“On the day of shab-e-baraat, Riyaz told me to finish my work early and reach the Bada Kabristan by noon. Riyaz and Rais and two others were already present when I reached…. They handed me one cycle. Then I saw the bomb that we had prepared the previous night, wrapped in a black bag tied to the carrier of the cycle. I parked the cycle in the parking lot of the madrasa opposite the masjid. Then I saw Riyaz hand Rais a black bag carrying a bomb. Rais hung the bag on the gate of the Kabristan.

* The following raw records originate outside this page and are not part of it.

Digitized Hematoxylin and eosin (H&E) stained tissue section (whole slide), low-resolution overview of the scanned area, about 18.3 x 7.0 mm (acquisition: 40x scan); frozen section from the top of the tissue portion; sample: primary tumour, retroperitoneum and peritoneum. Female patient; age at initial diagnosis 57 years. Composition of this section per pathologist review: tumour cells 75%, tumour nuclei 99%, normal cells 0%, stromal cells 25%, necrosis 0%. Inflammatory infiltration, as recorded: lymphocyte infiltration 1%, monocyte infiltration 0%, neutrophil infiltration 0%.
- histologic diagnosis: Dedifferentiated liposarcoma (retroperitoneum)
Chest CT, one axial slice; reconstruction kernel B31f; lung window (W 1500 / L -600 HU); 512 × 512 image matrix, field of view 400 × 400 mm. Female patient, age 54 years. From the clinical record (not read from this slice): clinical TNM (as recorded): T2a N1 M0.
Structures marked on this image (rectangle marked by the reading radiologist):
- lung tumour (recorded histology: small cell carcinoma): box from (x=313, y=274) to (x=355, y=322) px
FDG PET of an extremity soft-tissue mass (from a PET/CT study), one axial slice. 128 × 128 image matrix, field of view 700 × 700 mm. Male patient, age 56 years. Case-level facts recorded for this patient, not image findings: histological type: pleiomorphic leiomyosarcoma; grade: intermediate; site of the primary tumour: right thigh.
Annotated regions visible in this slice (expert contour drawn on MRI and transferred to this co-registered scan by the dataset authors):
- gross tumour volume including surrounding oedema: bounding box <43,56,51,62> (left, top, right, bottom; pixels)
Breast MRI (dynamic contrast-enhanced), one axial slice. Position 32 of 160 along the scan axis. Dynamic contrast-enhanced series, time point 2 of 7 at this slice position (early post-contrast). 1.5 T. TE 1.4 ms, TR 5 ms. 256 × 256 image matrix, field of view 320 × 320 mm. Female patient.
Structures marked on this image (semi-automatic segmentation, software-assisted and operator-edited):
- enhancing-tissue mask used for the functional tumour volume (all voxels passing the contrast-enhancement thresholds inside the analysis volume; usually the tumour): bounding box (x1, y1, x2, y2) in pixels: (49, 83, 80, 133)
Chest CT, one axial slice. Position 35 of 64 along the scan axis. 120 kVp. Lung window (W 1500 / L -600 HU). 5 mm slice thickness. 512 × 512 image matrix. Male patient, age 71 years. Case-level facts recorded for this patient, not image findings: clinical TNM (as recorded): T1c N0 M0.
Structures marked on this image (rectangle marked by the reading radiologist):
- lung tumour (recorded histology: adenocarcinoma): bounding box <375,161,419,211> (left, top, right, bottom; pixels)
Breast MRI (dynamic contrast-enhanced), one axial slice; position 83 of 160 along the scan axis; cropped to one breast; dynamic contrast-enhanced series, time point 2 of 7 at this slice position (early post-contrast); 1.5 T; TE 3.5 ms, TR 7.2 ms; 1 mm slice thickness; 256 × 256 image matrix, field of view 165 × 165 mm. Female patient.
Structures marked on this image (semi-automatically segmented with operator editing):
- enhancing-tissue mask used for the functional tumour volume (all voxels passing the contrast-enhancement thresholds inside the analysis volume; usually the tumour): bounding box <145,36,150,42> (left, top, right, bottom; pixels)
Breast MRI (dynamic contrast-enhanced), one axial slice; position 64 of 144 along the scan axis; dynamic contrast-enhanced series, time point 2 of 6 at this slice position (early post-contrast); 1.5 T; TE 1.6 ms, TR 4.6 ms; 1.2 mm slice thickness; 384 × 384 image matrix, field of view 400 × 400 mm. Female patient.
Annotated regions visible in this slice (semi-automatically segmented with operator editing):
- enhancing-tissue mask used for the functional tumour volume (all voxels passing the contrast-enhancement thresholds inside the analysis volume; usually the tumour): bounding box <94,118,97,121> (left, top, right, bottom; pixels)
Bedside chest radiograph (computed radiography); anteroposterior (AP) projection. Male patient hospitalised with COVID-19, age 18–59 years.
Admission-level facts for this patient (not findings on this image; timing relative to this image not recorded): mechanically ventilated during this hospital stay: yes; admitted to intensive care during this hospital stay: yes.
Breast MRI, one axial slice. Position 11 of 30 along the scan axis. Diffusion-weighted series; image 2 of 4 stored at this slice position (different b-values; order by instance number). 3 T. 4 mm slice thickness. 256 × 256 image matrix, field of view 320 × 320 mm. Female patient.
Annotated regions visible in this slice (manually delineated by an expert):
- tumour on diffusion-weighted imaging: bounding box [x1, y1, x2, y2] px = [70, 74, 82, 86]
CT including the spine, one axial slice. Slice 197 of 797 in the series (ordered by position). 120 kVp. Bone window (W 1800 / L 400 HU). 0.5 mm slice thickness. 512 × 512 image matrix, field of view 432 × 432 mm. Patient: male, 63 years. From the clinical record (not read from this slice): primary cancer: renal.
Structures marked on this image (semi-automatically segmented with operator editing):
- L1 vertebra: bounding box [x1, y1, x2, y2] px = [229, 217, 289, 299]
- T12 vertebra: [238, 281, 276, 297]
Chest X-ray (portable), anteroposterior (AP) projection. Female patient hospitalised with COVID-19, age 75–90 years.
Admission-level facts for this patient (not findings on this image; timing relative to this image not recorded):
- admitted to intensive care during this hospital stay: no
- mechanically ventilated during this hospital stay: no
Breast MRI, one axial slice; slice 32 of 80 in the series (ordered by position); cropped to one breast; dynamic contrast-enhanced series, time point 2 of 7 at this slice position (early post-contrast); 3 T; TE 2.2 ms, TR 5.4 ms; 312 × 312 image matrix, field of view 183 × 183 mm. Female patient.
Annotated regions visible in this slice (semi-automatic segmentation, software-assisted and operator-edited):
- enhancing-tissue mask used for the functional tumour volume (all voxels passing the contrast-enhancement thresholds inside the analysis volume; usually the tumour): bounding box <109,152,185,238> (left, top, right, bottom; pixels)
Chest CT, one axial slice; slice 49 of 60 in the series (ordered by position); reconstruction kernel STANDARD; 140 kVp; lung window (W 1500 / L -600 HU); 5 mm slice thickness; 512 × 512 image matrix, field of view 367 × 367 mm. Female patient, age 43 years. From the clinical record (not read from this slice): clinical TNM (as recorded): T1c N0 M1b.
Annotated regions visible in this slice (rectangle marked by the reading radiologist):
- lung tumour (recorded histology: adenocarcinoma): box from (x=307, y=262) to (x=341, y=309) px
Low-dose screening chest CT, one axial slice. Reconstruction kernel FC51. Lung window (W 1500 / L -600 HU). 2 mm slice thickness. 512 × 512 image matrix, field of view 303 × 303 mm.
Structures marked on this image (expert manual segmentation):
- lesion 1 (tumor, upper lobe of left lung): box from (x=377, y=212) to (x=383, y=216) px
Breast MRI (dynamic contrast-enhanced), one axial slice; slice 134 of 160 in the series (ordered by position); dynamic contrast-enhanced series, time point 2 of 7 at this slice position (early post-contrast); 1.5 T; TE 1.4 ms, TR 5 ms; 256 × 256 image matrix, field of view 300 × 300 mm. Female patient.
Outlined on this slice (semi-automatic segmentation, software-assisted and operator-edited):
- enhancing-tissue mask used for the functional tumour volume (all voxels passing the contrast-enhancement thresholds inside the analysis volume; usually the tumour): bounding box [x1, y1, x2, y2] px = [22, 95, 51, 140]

Riyaz and the two strangers who were with him then hung the bomb bag on the wall of the powerhouse opposite the wazukhana.” This was Noorul Hooda’s confession recorded by the SP of Thane Rural on November 22, ’06. His confessional statement, under Section 18 of MCOCA, became a crucial piece of ‘evidence’ in the ATS investigation of the Malegaon bombings of September 2006.
Now that the NIA’s supplementary chargesheet has destroyed the ATS case piece by piece, one can only imagine the torture that must have driven an innocent man to incriminate himself and other accused in the blasts. The Maharashtra ATS is known to house an apparatus of indescribable cruelty. Few emerge from their chambers without having signed a voluntary confessional. The investigation was handed over to the ATS on October 23 that year, and as if by magic, the conspiracy unspooled itself, leading to a flurry of arrests, all accused seemingly gripped by a strong urge to confess to their culpability in the blasts. The ATS chargesheet ran into an overwhelming 2,000-odd pages; 445 witnesses were listed. And yet the same witness is shown to be present simultaneously during the recovery of the clothes of those killed in the explosions and the recovery of a bomb. There was little by way of evidence to substantiate the claims of arms training in Pakistan. Absolutely nothing to corroborate the comings and goings of Pakistani terrorists.
Even though bombs were planted on cycles, a test identification parade to ascertain who had procured those bicycles was never conducted. In fact, the ATS probe tended to ignore the four bombs that exploded within minutes of each other—three in the masjid and the fourth in the busy Mashawrat Chowk, killing 32 people and injuring 312—to focus on the one that did not, an imitation, a mixture of sand and RDX, dangling from a wall four days later. This fake bomb, goes the ATS lore, led them to the godown of battery seller Shabbir, where the soil samples showed up RDX traces. The ‘witnesses’ to the seizure of soil samples later recanted. Shabbir became accused no. 2 in the Malegaon blasts case. It was no more than slight inconvenience that Shabbir was in judicial custody at the time of the blasts, having been arrested in early August, a month before the blasts by the crime branch. But neither this, nor the lack of evidence, proved to be deterrence for obtaining sanction for the draconian MCOCA legislation.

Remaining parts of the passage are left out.